Teks Pilihan:
Ahad 07 Aug 2022 13:49 WIB

Rindu Masjid Ramah Anak

Masjid harus bisa memberi memori indah bagi anak-anak.

Red: Joko Sadewo
Masjid harus ramah untuk anak. (foto ilustrasi)
Foto: ANTARA/M. Irfan Ilmie
Masjid harus ramah untuk anak. (foto ilustrasi)

Oleh : Agung Sasongko, Jurnalis Republika.co.id

REPUBLIKA.CO.ID, Keberadaan masjid di masa lalu,  menjadi pusat peradaban Islam. Mengapa fungsi ini seakan berkurang di masa sekarang? Seolah fungsi masjid terbatas hanya untuk pelaksanaan ibadah. Itu pun hanya kalangan tua yang mendominasi. Kemana anak-anak muda?

J Pedersen dalam bukunya 'Arabic Book' mengungkapkan, di era kejayaan Islam, masjid tak hanya berfungsi sebagai tempat ibadah saja, namun juga sebagai pusat kegiatan intelektualitas. Di masjid, umat Islam terbiasa belajar banyak hal. Mulai dari ilmu agama hingga sains.

Banyak sejarawan Barat mengakui betapa pentingnya masjid sebagai fondasi peradaban Islam. Hal tersebut didukung pula dengan kehadiran universitas terkemuka dunia Islam berasal dari masjid. Universitas Al-Qayrawwan dan Al-Zaituna di Tunisia, Al-Azhar di Mesir, Al-Qarawiyyin di kota Fez Maroko, dan Sankore di Timbuktu.’

Bisa dibayangkan, betapa nikmatnya umat Islam saat itu melahap khazanah keilmuan saat berada di dalam masjid. Perpustakaan masjid penuh dengan koleksi buku yang tak berdebu. Perpustakaan masjid bukan sekadar menyimpan buku namun merupakan ruang intelektualitas para jamaahnya.

Hal seperti inilah yang terasa hilang pada saat sekarang. Fungsi masjid  terbatas kegiatan ibadah. Itupun hanya ramai saat sholat Jumat saja. Jamaahnya pun hanya dari kalangan tua dan sepuh, yang menggenjot ibadah sebelum datangnya maut. Begitu jarang anak-anak muda baik usia sekolah maupun kerja berlalu lalang dalam masjid.

Padahal saat mereka kecil, rentang usia 6-10 tahun, mereka selalu hadir di tengah-tengah sepinya shaf di masjid maupun mushola. Dengan penuh keceriaan mereka datang ketika kumandang adzan tiba. Meski kerap menjadi biang kerok dalam masjid ketika sholat, harus diakui merekalah jamaah sesungguhnya masjid atau mushala ini.

Usai sholat, kembali canda tawa menggelegar hingga berhenti ketika ustaz pengajar mengaji tiba. Suasana hening itu hanya bertahan sekian menit, karena ustaz mulai berkonsentrasi memeriksa bacaan setiap anak.

Bagian Latihan:
1. Tampilkan kutipan dari teks pilihan, mulai dari "REPUBLIKA.CO.ID, Keberadaan masjid" sampai "Kemana anak-anak muda?", tanpa mengubah satu kata pun.
2. Menurut teks pilihan, universitas mana saja di Tunisia yang berasal dari masjid?

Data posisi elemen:
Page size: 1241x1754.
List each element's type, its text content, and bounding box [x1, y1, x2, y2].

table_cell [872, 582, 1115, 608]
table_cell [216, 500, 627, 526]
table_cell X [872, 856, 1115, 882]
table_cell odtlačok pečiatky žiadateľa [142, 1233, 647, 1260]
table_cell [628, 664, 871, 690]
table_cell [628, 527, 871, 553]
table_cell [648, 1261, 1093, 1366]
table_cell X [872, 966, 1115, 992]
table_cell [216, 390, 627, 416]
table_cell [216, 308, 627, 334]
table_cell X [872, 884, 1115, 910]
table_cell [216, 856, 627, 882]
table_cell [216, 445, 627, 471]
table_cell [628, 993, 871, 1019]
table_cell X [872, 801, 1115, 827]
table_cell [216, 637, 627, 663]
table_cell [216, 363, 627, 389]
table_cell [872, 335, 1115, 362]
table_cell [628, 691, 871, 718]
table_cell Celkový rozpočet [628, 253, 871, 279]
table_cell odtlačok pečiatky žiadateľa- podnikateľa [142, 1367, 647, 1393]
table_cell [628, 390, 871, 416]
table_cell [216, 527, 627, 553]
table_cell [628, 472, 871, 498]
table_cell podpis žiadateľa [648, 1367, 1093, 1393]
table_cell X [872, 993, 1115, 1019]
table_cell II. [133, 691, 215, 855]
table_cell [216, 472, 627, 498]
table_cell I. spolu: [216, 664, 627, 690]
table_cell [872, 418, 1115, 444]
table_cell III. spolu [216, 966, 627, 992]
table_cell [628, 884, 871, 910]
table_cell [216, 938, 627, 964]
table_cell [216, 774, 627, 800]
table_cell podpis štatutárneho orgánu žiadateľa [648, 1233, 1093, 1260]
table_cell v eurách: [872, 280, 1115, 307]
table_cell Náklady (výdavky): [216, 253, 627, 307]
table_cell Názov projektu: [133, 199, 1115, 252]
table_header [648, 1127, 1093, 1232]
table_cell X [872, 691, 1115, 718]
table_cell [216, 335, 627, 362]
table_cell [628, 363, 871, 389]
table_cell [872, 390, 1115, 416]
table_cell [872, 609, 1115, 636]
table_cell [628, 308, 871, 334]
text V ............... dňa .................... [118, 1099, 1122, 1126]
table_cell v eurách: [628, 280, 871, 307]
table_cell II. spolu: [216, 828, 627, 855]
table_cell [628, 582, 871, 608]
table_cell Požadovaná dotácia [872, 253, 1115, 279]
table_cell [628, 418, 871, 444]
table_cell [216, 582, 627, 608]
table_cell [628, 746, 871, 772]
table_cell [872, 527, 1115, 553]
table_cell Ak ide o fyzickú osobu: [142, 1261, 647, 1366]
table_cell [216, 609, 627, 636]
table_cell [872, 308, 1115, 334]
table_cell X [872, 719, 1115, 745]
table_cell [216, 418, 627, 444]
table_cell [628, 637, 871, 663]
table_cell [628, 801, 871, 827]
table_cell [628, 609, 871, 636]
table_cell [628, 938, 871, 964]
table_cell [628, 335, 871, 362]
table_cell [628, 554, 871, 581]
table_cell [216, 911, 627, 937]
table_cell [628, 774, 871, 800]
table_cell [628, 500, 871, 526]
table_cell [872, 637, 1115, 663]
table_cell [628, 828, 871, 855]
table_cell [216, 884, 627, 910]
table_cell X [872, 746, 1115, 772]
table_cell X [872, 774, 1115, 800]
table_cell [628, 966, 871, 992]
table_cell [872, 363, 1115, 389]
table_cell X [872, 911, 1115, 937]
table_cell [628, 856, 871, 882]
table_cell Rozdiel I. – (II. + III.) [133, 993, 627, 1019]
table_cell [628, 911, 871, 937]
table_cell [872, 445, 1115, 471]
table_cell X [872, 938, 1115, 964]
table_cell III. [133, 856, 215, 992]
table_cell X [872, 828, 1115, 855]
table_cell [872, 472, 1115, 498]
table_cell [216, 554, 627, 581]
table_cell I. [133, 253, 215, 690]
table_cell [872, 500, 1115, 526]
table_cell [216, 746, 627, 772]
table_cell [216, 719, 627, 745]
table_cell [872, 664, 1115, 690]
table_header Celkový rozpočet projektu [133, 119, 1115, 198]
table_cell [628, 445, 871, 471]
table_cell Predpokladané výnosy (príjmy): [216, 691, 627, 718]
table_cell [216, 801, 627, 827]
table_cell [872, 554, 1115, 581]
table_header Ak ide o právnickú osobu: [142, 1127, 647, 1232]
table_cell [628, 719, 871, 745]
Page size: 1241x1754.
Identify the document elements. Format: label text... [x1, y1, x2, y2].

Jawaban Berikut:
1.
REPUBLIKA.CO.ID, Keberadaan masjid di masa lalu,  menjadi pusat peradaban Islam. Mengapa fungsi ini seakan berkurang di masa sekarang? Seolah fungsi masjid terbatas hanya untuk pelaksanaan ibadah. Itu pun hanya kalangan tua yang mendominasi. Kemana anak-anak muda?

2. Universitas Al-Qayrawwan dan Al-Zaituna.